▸ **Ação pedida a**:
Converta todas as linhas do Bloco 1 numa tabela Markdown com as colunas "Nº" e "Linha", numerando-as e omitindo as linhas em branco. As imagens não devem constar da resposta.

▸ **Texto do exercício**:
--- --- ---

Sumário:1. Constituem custos fiscais os que comprovadamente forem indispensáveis para a realização dos proveitos ou ganhos sujeitos a imposto ou para a manutenção da fonte produtora;
2. Não tendo a AT aceite como custo fiscal o inscrito como relativo a despesas de pessoal de certo exercício por nenhuns proveitos terem sido declarados no mesmo exercício, não pode o mesmo ter a virtualidade de poder vir a constituir um custo do exercício seguinte àquele, por invocação da impugnante da errada contabilização ao abrigo do art.º 18.º do CIRC;
3. Não tendo a impugnante, na sua impugnação, vindo colocar em causa a ilegalidade da liquidação impugnada com a fundamentação da AT que lhe subjaz, imputando-lhe qualquer erro ou vício conducente à sua anulação, não pode a mesma deixar de se manter.
Aditamento:
1
Decisão Texto Integral:Acordam, em conferência, na Secção de Contencioso Tributário (2.ª Secção) do Tribunal Central Administrativo Sul:


A. O Relatório.

--- --- ---

▸ **Dados disponíveis**:
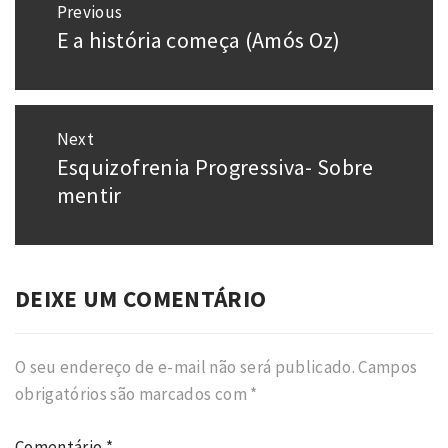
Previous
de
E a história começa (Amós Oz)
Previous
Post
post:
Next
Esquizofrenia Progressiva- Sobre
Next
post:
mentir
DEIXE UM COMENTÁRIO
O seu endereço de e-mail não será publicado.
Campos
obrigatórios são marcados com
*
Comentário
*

--- --- ---

▸ **Ação pedida b**:
Prossiga o acórdão sobre custos fiscais a partir do ponto em que termina.

▸ **Resultado esperado a**:
| Nº | Linha |
|---|---|
| 1 | Previous |
| 2 | de |
| 3 | E a história começa (Amós Oz) |
| 4 | Previous |
| 5 | Post |
| 6 | post: |
| 7 | Next |
| 8 | Esquizofrenia Progressiva- Sobre |
| 9 | Next |
| 10 | post: |
| 11 | mentir |
| 12 | DEIXE UM COMENTÁRIO |
| 13 | O seu endereço de e-mail não será publicado. |
| 14 | Campos |
| 15 | obrigatórios são marcados com |
| 16 | * |
| 17 | Comentário |
| 18 | * |

▸ **Resultado esperado b**:
1. B.........– Gestão e ..........., Lda, identificada nos autos, dizendo-se inconformada com a sentença proferida pela M. Juiz do Tribunal Administrativo e Fiscal de Almada - 2.ª Unidade Orgânica - que julgou improcedente a impugnação judicial deduzida, veio da mesma recorrer para este Tribunal formulando para tanto nas suas alegações as seguintes conclusões e que na íntegra se reproduzem:


a) De facto "no montante da liquidação dos autos não deveriam ter sido considerados rendimentos tributáveis corrigidos no montante de € 5.707,00"
b) A AF, conforme páginas 16 do seu relatório, não aceita como custos fiscais no exercício de 2001, de acordo com o número 1 do artigo 23° do CIRC: "os custos com pessoal, referentes a empregados que só entraram para o quadro de pessoal do sujeito passivo em Janeiro de 2002, no valor de € 6.913,34, mas contabilizados no ano de 2001, porque não foram indispensáveis para realização dos proveitos sujeitos a impostos do mesmo exercício".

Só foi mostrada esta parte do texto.